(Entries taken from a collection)
:::::

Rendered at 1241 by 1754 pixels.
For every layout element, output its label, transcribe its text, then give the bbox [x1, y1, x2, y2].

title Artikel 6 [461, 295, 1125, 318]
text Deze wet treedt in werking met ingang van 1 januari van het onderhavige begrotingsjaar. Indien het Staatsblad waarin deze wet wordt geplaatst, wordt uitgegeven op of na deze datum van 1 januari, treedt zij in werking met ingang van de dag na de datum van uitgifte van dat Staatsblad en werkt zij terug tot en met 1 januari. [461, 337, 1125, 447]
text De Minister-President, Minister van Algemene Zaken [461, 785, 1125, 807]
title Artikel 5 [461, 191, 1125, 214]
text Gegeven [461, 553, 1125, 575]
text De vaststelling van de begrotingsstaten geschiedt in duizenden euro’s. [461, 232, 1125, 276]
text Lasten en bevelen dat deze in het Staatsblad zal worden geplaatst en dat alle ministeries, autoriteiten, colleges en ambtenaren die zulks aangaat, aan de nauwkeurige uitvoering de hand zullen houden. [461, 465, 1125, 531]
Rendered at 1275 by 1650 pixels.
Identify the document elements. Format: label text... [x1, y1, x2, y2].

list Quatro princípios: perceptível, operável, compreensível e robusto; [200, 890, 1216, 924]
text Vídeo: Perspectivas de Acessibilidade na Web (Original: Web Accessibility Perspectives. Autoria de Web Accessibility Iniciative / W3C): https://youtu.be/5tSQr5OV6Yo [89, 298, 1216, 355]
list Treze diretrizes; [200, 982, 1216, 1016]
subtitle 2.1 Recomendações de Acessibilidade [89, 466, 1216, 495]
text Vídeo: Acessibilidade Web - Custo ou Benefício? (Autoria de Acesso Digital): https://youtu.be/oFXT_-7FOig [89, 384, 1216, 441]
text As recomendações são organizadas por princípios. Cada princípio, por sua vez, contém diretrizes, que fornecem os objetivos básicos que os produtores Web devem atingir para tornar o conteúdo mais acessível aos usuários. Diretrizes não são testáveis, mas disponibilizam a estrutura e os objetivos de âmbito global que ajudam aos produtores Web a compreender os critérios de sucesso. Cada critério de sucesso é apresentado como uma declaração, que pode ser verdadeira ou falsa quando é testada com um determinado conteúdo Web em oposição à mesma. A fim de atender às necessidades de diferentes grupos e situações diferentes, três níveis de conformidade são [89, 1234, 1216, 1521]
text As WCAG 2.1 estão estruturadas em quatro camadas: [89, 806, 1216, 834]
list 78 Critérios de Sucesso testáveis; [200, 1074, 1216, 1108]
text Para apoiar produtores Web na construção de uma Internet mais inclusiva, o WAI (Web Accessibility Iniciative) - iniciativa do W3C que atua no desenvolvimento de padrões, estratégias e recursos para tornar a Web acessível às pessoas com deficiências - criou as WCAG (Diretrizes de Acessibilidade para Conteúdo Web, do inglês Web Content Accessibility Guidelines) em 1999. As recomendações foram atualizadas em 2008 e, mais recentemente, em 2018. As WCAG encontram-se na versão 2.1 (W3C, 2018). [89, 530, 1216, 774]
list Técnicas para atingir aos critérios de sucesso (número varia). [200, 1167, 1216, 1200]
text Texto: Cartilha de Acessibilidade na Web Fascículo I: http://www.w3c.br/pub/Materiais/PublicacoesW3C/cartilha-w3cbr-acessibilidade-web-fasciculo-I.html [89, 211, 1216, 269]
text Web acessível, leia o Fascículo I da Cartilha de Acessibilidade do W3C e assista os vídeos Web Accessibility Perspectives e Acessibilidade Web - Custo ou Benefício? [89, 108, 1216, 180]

:::::

Reproduce every row above word for word, with no changes of any kind.

Rendered at 1241 by 1754 pixels.
For every layout element, output its label, transcribe its text, then give the bbox [x1, y1, x2, y2].

title Artikel 6 [461, 295, 1125, 318]
text Deze wet treedt in werking met ingang van 1 januari van het onderhavige begrotingsjaar. Indien het Staatsblad waarin deze wet wordt geplaatst, wordt uitgegeven op of na deze datum van 1 januari, treedt zij in werking met ingang van de dag na de datum van uitgifte van dat Staatsblad en werkt zij terug tot en met 1 januari. [461, 337, 1125, 447]
text De Minister-President, Minister van Algemene Zaken [461, 785, 1125, 807]
title Artikel 5 [461, 191, 1125, 214]
text Gegeven [461, 553, 1125, 575]
text De vaststelling van de begrotingsstaten geschiedt in duizenden euro’s. [461, 232, 1125, 276]
text Lasten en bevelen dat deze in het Staatsblad zal worden geplaatst en dat alle ministeries, autoriteiten, colleges en ambtenaren die zulks aangaat, aan de nauwkeurige uitvoering de hand zullen houden. [461, 465, 1125, 531]
Rendered at 1275 by 1650 pixels.
Identify the document elements. Format: label text... [x1, y1, x2, y2].

list Quatro princípios: perceptível, operável, compreensível e robusto; [200, 890, 1216, 924]
text Vídeo: Perspectivas de Acessibilidade na Web (Original: Web Accessibility Perspectives. Autoria de Web Accessibility Iniciative / W3C): https://youtu.be/5tSQr5OV6Yo [89, 298, 1216, 355]
list Treze diretrizes; [200, 982, 1216, 1016]
subtitle 2.1 Recomendações de Acessibilidade [89, 466, 1216, 495]
text Vídeo: Acessibilidade Web - Custo ou Benefício? (Autoria de Acesso Digital): https://youtu.be/oFXT_-7FOig [89, 384, 1216, 441]
text As recomendações são organizadas por princípios. Cada princípio, por sua vez, contém diretrizes, que fornecem os objetivos básicos que os produtores Web devem atingir para tornar o conteúdo mais acessível aos usuários. Diretrizes não são testáveis, mas disponibilizam a estrutura e os objetivos de âmbito global que ajudam aos produtores Web a compreender os critérios de sucesso. Cada critério de sucesso é apresentado como uma declaração, que pode ser verdadeira ou falsa quando é testada com um determinado conteúdo Web em oposição à mesma. A fim de atender às necessidades de diferentes grupos e situações diferentes, três níveis de conformidade são [89, 1234, 1216, 1521]
text As WCAG 2.1 estão estruturadas em quatro camadas: [89, 806, 1216, 834]
list 78 Critérios de Sucesso testáveis; [200, 1074, 1216, 1108]
text Para apoiar produtores Web na construção de uma Internet mais inclusiva, o WAI (Web Accessibility Iniciative) - iniciativa do W3C que atua no desenvolvimento de padrões, estratégias e recursos para tornar a Web acessível às pessoas com deficiências - criou as WCAG (Diretrizes de Acessibilidade para Conteúdo Web, do inglês Web Content Accessibility Guidelines) em 1999. As recomendações foram atualizadas em 2008 e, mais recentemente, em 2018. As WCAG encontram-se na versão 2.1 (W3C, 2018). [89, 530, 1216, 774]
list Técnicas para atingir aos critérios de sucesso (número varia). [200, 1167, 1216, 1200]
text Texto: Cartilha de Acessibilidade na Web Fascículo I: http://www.w3c.br/pub/Materiais/PublicacoesW3C/cartilha-w3cbr-acessibilidade-web-fasciculo-I.html [89, 211, 1216, 269]
text Web acessível, leia o Fascículo I da Cartilha de Acessibilidade do W3C e assista os vídeos Web Accessibility Perspectives e Acessibilidade Web - Custo ou Benefício? [89, 108, 1216, 180]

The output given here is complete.